A pretty nice thing that I recently tried with a customer was storing a query result in a query cache.
For instance, consider the following method:
public Collection getByFilter1(String cacheName, Filter f) {
NamedCache c = CacheFactory.getCache(cacheName);
return c.entrySet(f);
}
A query is executed across all nodes containing cache data in a cluster. The filter acts on the values in the cache, not the keys. And as all values are usually not available locally on every node the query needs to execute on the separate nodes.
The query above is correct, but not very efficient. In the above case we query and retrieve the data as well from the separate nodes. A more efficient way would be to only get the keys for the matching values from the nodes and then retrieve the values from the local near cache:
public Collection getByFilter2(String cacheName, Filter f) {
NamedCache c = CacheFactory.getCache(cacheName);
Set keys = c.keySet(f);
return c.getAll(keys).values();
}
However, in this case we still perform the query every time.
Now - the clever part. Not so much on my side, but the Coherence engineers have thought things through and made the Filter implementations have good hashCode and equals implementations. This together with the fact that they are serializable makes them possible to use as keys in a cache! Sweet! Without changing our method’s interface we can add a query cache so that each query only is performed once.
public Collection getByFilter3(String cacheName, Filter f) {
NamedCache c = CacheFactory.getCache(cacheName);
NamedCache queryC = CacheFactory.getCache(cacheName + ".querycache");
Set keys = (Set)queryC.get(f);
if(keys == null) {
keys = c.keySet(f);
queryC.put(f, keys);
}
return c.getAll(keys).values();
}
Note that we only save the keys in the query cache. This to avoid having several caches with the same data. When near caching is used, getting the data for the keys can still be a local only operation. Compared to getting the data from the separate nodes it’s several orders of magnitude faster - depending on the usage patterns.
Of course if queries are different every time, the query cache will not help much. But in most high load applications the same data tends to be needed several times.

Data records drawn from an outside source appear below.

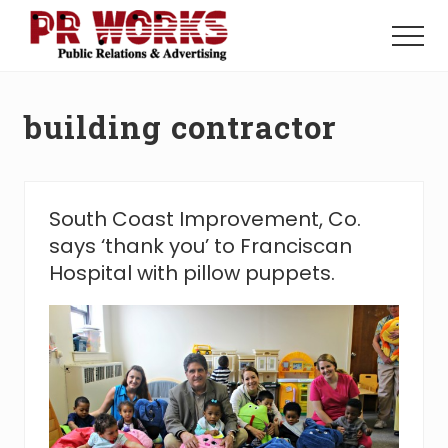
Menu
Skip
Skip
to
to
Menu
main
footer
Unleash
content
the
Power
building contractor
of
The
Press
South Coast Improvement, Co.
says ‘thank you’ to Franciscan
Hospital with pillow puppets.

Additionally, the properties queried on should in most cases be indexed. This is important to avoid too much overhead when searching for an entry in a cache.
One thing to think about when adding query caches is: how is data updated?
As part of updating the value caches the query caches should preferably be emptied of the outdated cached queries. This could be done programmatically “manually” when the data is updated, or by hooking in code to clean the entries from the query cache using the map listener mechanism. The relevant code could do a query using the ContainsFilter.
To summarize: a little code can go a long way to improve performance without affecting the interface used by an application. Good when query heavy applications are adapted to use a distributed cache like Coherence.